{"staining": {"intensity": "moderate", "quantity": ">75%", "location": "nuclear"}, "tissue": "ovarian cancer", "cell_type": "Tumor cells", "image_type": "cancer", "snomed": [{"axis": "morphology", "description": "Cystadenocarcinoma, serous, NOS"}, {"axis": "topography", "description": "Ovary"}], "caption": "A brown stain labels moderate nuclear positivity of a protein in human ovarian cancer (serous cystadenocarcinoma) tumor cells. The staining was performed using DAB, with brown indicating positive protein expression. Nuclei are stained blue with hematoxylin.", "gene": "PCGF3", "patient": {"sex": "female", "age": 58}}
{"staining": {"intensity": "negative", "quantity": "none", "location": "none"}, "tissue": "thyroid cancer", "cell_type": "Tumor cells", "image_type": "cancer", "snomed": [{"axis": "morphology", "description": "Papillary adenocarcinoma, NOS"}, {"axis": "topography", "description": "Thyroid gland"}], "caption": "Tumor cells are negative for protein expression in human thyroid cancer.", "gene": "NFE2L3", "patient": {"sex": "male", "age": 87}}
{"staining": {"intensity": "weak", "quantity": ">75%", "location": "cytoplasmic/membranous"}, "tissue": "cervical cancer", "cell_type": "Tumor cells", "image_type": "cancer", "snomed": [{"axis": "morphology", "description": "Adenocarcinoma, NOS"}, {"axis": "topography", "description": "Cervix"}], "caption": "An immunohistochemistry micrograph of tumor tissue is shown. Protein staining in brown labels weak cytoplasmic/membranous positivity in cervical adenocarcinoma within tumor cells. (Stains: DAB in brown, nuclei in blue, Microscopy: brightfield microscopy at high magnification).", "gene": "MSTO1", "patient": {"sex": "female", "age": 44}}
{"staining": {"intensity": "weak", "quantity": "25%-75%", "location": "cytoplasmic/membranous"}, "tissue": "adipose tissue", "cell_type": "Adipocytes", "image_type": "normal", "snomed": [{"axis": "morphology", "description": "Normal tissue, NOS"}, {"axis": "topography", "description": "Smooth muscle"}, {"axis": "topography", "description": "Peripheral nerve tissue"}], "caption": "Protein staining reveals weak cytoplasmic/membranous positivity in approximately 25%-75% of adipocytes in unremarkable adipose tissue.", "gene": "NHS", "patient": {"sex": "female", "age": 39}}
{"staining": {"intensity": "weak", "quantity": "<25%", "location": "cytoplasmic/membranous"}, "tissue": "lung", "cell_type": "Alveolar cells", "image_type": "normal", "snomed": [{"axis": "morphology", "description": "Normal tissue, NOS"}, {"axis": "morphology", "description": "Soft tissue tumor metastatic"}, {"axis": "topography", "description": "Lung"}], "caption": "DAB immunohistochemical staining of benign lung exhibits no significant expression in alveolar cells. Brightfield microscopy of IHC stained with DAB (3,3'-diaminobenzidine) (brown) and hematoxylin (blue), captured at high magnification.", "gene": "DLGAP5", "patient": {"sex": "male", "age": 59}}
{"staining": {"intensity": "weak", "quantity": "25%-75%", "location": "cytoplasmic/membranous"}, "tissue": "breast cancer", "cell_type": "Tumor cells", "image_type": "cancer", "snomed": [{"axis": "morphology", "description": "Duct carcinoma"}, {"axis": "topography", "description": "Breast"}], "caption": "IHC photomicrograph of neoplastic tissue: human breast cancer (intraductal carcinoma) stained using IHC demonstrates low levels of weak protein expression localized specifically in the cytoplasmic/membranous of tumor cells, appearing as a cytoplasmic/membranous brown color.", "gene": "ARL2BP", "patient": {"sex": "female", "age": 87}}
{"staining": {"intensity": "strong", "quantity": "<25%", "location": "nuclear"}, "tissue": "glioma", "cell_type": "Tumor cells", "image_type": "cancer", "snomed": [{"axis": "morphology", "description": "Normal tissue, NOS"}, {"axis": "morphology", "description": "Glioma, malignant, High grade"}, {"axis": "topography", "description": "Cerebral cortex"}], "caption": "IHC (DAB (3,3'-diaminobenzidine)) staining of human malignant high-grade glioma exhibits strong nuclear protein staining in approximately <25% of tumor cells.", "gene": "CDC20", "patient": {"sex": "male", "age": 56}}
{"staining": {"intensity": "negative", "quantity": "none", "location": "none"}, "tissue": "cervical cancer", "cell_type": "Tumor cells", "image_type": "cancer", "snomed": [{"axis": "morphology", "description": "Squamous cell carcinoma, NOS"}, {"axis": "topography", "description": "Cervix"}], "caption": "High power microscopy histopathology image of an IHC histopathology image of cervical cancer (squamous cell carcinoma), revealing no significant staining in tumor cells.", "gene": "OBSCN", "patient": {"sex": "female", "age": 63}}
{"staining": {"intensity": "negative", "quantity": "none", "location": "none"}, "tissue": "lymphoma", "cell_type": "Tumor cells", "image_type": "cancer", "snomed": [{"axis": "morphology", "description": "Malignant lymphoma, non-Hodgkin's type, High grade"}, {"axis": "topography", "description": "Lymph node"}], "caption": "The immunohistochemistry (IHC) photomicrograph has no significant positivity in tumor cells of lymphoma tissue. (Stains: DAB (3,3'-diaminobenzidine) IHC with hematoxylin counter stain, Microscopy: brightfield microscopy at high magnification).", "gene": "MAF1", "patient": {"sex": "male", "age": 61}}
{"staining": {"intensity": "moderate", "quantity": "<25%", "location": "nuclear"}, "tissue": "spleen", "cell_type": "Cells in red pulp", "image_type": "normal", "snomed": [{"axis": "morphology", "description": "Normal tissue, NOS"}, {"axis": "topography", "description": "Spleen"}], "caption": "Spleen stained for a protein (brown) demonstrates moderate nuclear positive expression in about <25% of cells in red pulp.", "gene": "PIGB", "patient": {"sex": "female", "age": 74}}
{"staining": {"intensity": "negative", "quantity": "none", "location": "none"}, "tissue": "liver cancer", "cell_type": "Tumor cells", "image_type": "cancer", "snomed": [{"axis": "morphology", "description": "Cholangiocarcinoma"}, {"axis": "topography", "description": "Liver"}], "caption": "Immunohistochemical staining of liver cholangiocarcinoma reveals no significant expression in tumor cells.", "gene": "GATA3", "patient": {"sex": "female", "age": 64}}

■ ■ ■ ■ ■ ■ ■

§ How to complete this task:
Write out the entries above word for word.

§ Reply:
{"staining": {"intensity": "moderate", "quantity": ">75%", "location": "nuclear"}, "tissue": "ovarian cancer", "cell_type": "Tumor cells", "image_type": "cancer", "snomed": [{"axis": "morphology", "description": "Cystadenocarcinoma, serous, NOS"}, {"axis": "topography", "description": "Ovary"}], "caption": "A brown stain labels moderate nuclear positivity of a protein in human ovarian cancer (serous cystadenocarcinoma) tumor cells. The staining was performed using DAB, with brown indicating positive protein expression. Nuclei are stained blue with hematoxylin.", "gene": "PCGF3", "patient": {"sex": "female", "age": 58}}
{"staining": {"intensity": "negative", "quantity": "none", "location": "none"}, "tissue": "thyroid cancer", "cell_type": "Tumor cells", "image_type": "cancer", "snomed": [{"axis": "morphology", "description": "Papillary adenocarcinoma, NOS"}, {"axis": "topography", "description": "Thyroid gland"}], "caption": "Tumor cells are negative for protein expression in human thyroid cancer.", "gene": "NFE2L3", "patient": {"sex": "male", "age": 87}}
{"staining": {"intensity": "weak", "quantity": ">75%", "location": "cytoplasmic/membranous"}, "tissue": "cervical cancer", "cell_type": "Tumor cells", "image_type": "cancer", "snomed": [{"axis": "morphology", "description": "Adenocarcinoma, NOS"}, {"axis": "topography", "description": "Cervix"}], "caption": "An immunohistochemistry micrograph of tumor tissue is shown. Protein staining in brown labels weak cytoplasmic/membranous positivity in cervical adenocarcinoma within tumor cells. (Stains: DAB in brown, nuclei in blue, Microscopy: brightfield microscopy at high magnification).", "gene": "MSTO1", "patient": {"sex": "female", "age": 44}}
{"staining": {"intensity": "weak", "quantity": "25%-75%", "location": "cytoplasmic/membranous"}, "tissue": "adipose tissue", "cell_type": "Adipocytes", "image_type": "normal", "snomed": [{"axis": "morphology", "description": "Normal tissue, NOS"}, {"axis": "topography", "description": "Smooth muscle"}, {"axis": "topography", "description": "Peripheral nerve tissue"}], "caption": "Protein staining reveals weak cytoplasmic/membranous positivity in approximately 25%-75% of adipocytes in unremarkable adipose tissue.", "gene": "NHS", "patient": {"sex": "female", "age": 39}}
{"staining": {"intensity": "weak", "quantity": "<25%", "location": "cytoplasmic/membranous"}, "tissue": "lung", "cell_type": "Alveolar cells", "image_type": "normal", "snomed": [{"axis": "morphology", "description": "Normal tissue, NOS"}, {"axis": "morphology", "description": "Soft tissue tumor metastatic"}, {"axis": "topography", "description": "Lung"}], "caption": "DAB immunohistochemical staining of benign lung exhibits no significant expression in alveolar cells. Brightfield microscopy of IHC stained with DAB (3,3'-diaminobenzidine) (brown) and hematoxylin (blue), captured at high magnification.", "gene": "DLGAP5", "patient": {"sex": "male", "age": 59}}
{"staining": {"intensity": "weak", "quantity": "25%-75%", "location": "cytoplasmic/membranous"}, "tissue": "breast cancer", "cell_type": "Tumor cells", "image_type": "cancer", "snomed": [{"axis": "morphology", "description": "Duct carcinoma"}, {"axis": "topography", "description": "Breast"}], "caption": "IHC photomicrograph of neoplastic tissue: human breast cancer (intraductal carcinoma) stained using IHC demonstrates low levels of weak protein expression localized specifically in the cytoplasmic/membranous of tumor cells, appearing as a cytoplasmic/membranous brown color.", "gene": "ARL2BP", "patient": {"sex": "female", "age": 87}}
{"staining": {"intensity": "strong", "quantity": "<25%", "location": "nuclear"}, "tissue": "glioma", "cell_type": "Tumor cells", "image_type": "cancer", "snomed": [{"axis": "morphology", "description": "Normal tissue, NOS"}, {"axis": "morphology", "description": "Glioma, malignant, High grade"}, {"axis": "topography", "description": "Cerebral cortex"}], "caption": "IHC (DAB (3,3'-diaminobenzidine)) staining of human malignant high-grade glioma exhibits strong nuclear protein staining in approximately <25% of tumor cells.", "gene": "CDC20", "patient": {"sex": "male", "age": 56}}
{"staining": {"intensity": "negative", "quantity": "none", "location": "none"}, "tissue": "cervical cancer", "cell_type": "Tumor cells", "image_type": "cancer", "snomed": [{"axis": "morphology", "description": "Squamous cell carcinoma, NOS"}, {"axis": "topography", "description": "Cervix"}], "caption": "High power microscopy histopathology image of an IHC histopathology image of cervical cancer (squamous cell carcinoma), revealing no significant staining in tumor cells.", "gene": "OBSCN", "patient": {"sex": "female", "age": 63}}
{"staining": {"intensity": "negative", "quantity": "none", "location": "none"}, "tissue": "lymphoma", "cell_type": "Tumor cells", "image_type": "cancer", "snomed": [{"axis": "morphology", "description": "Malignant lymphoma, non-Hodgkin's type, High grade"}, {"axis": "topography", "description": "Lymph node"}], "caption": "The immunohistochemistry (IHC) photomicrograph has no significant positivity in tumor cells of lymphoma tissue. (Stains: DAB (3,3'-diaminobenzidine) IHC with hematoxylin counter stain, Microscopy: brightfield microscopy at high magnification).", "gene": "MAF1", "patient": {"sex": "male", "age": 61}}
{"staining": {"intensity": "moderate", "quantity": "<25%", "location": "nuclear"}, "tissue": "spleen", "cell_type": "Cells in red pulp", "image_type": "normal", "snomed": [{"axis": "morphology", "description": "Normal tissue, NOS"}, {"axis": "topography", "description": "Spleen"}], "caption": "Spleen stained for a protein (brown) demonstrates moderate nuclear positive expression in about <25% of cells in red pulp.", "gene": "PIGB", "patient": {"sex": "female", "age": 74}}
{"staining": {"intensity": "negative", "quantity": "none", "location": "none"}, "tissue": "liver cancer", "cell_type": "Tumor cells", "image_type": "cancer", "snomed": [{"axis": "morphology", "description": "Cholangiocarcinoma"}, {"axis": "topography", "description": "Liver"}], "caption": "Immunohistochemical staining of liver cholangiocarcinoma reveals no significant expression in tumor cells.", "gene": "GATA3", "patient": {"sex": "female", "age": 64}}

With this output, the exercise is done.